For a few years now, we have been talking about what happens when the Fed starts to raise rates.

Generally, the stock market sells off, then as the initial impact of higher rates is seen as not impacting corporate profits immediately, a continuation of the primary trend higher resumes.

Later, as rates have increased and companies have begun to feel the sting of higher borrowing costs hitting their income statement, the stock market pulls back. How far back depends upon whether the country moves into a recession or not, which is usually dependent upon how high the Fed raises rates to stem inflation.

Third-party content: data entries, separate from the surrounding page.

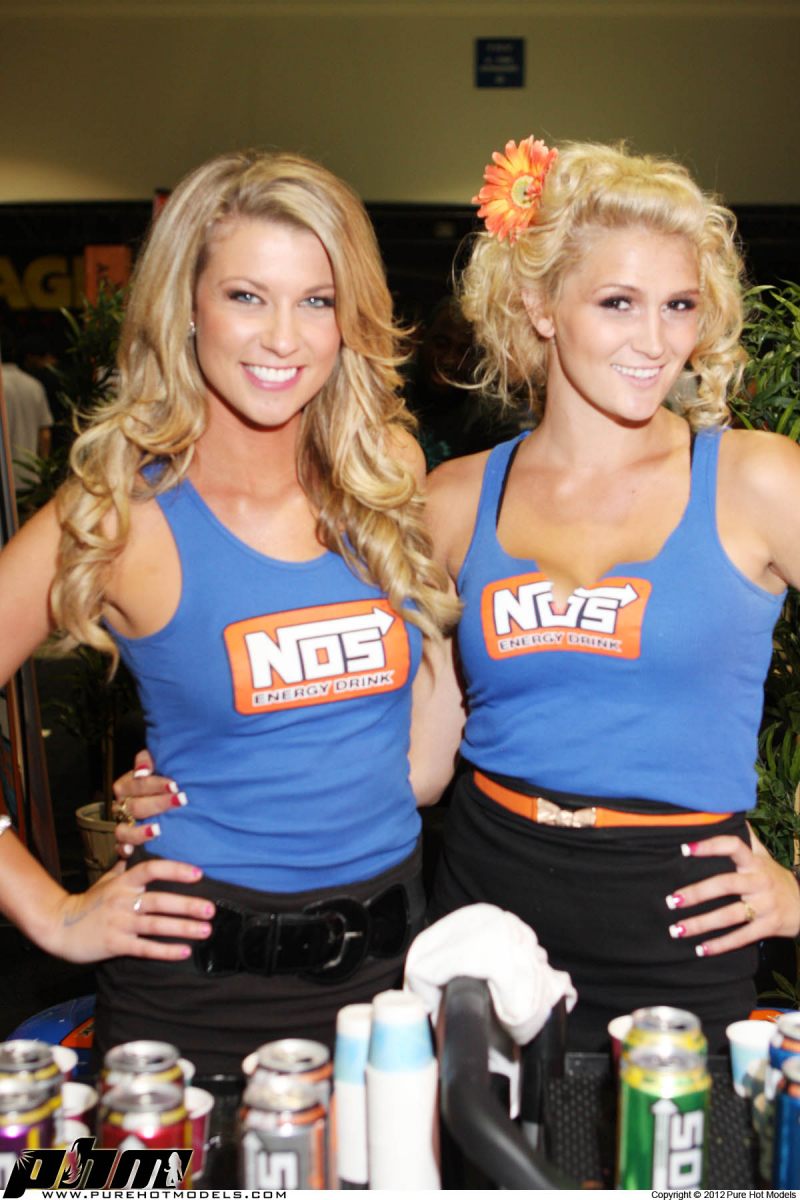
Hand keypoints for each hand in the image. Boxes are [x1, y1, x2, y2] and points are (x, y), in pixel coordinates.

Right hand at [50, 856, 214, 963]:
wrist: (58, 927)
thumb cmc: (88, 902)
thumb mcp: (106, 880)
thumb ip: (125, 867)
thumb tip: (136, 849)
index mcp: (123, 882)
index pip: (151, 869)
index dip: (175, 870)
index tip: (198, 874)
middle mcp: (123, 900)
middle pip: (160, 901)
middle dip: (187, 905)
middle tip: (211, 909)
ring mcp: (119, 923)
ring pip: (156, 925)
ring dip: (183, 928)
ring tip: (205, 930)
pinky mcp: (115, 944)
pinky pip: (145, 948)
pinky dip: (165, 950)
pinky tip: (184, 952)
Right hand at [113, 750, 186, 854]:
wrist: (165, 801)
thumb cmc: (161, 783)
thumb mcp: (156, 766)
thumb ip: (147, 760)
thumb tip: (142, 770)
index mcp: (126, 787)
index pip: (136, 784)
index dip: (154, 784)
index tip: (174, 785)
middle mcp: (121, 806)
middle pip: (134, 806)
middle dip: (158, 804)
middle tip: (180, 801)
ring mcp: (122, 825)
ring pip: (123, 830)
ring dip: (139, 831)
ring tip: (157, 830)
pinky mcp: (125, 843)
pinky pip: (119, 848)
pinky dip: (124, 850)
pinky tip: (132, 851)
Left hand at [666, 832, 799, 955]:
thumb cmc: (774, 877)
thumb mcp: (762, 855)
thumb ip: (744, 838)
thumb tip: (726, 809)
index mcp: (754, 862)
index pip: (733, 846)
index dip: (710, 846)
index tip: (684, 849)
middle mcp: (760, 881)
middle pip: (725, 884)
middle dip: (697, 892)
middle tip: (671, 900)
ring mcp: (765, 905)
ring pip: (730, 915)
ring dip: (701, 923)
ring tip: (677, 929)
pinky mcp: (769, 926)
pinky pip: (742, 937)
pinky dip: (720, 945)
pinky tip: (700, 949)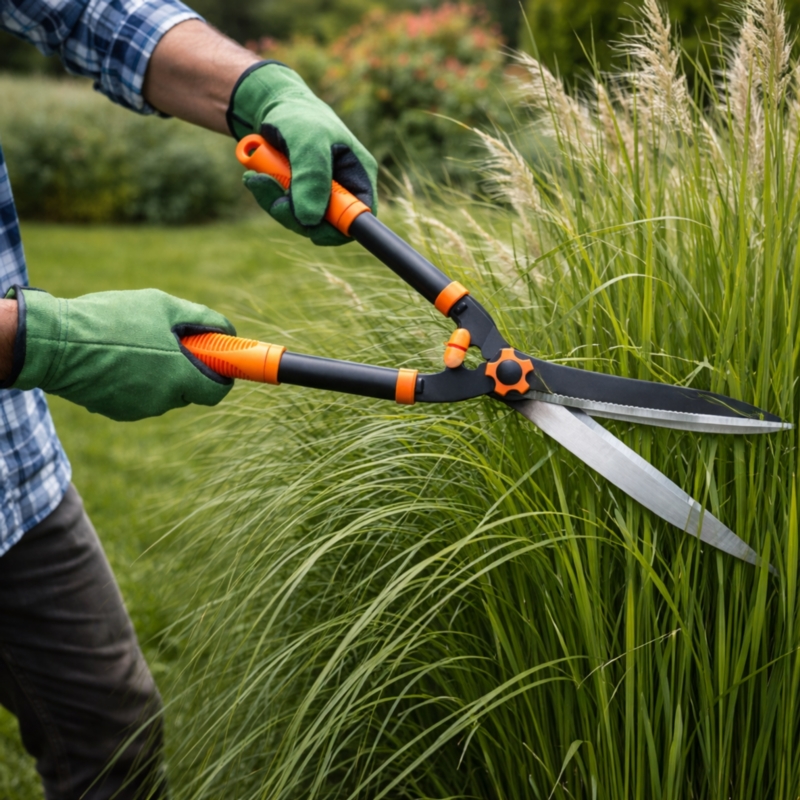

Today’s announcement and the knee jerk reaction, in my opinion, is what we will see A LOT of in coming months as the Fed undertakes its raising of rates. Be prepared for sell-offs that will shake the faith of many investors and cause the market to either trade sideways before resuming the current primary trend up OR change the primary trend to down.

This is a news heavy week for investors, so anything can happen. Just remember that ultimately higher rates lead to hard times for investors – both bond and stock investors. It just depends upon how high rates go and how it ultimately impacts corporate earnings. Those things will be clearer with the passage of time.

However, we do know that given that the market is at an all-time high, prudence dictates that we raise a little cash, book some profits on winners and clear out some losers. This will give us cash to be opportunistic buyers when the first sell-off occurs.

So we are raising 3% to 5% cash in client accounts (unless it is a client that told us to never have cash and they will remain fully invested) so that we have dry powder available for what likely comes our way.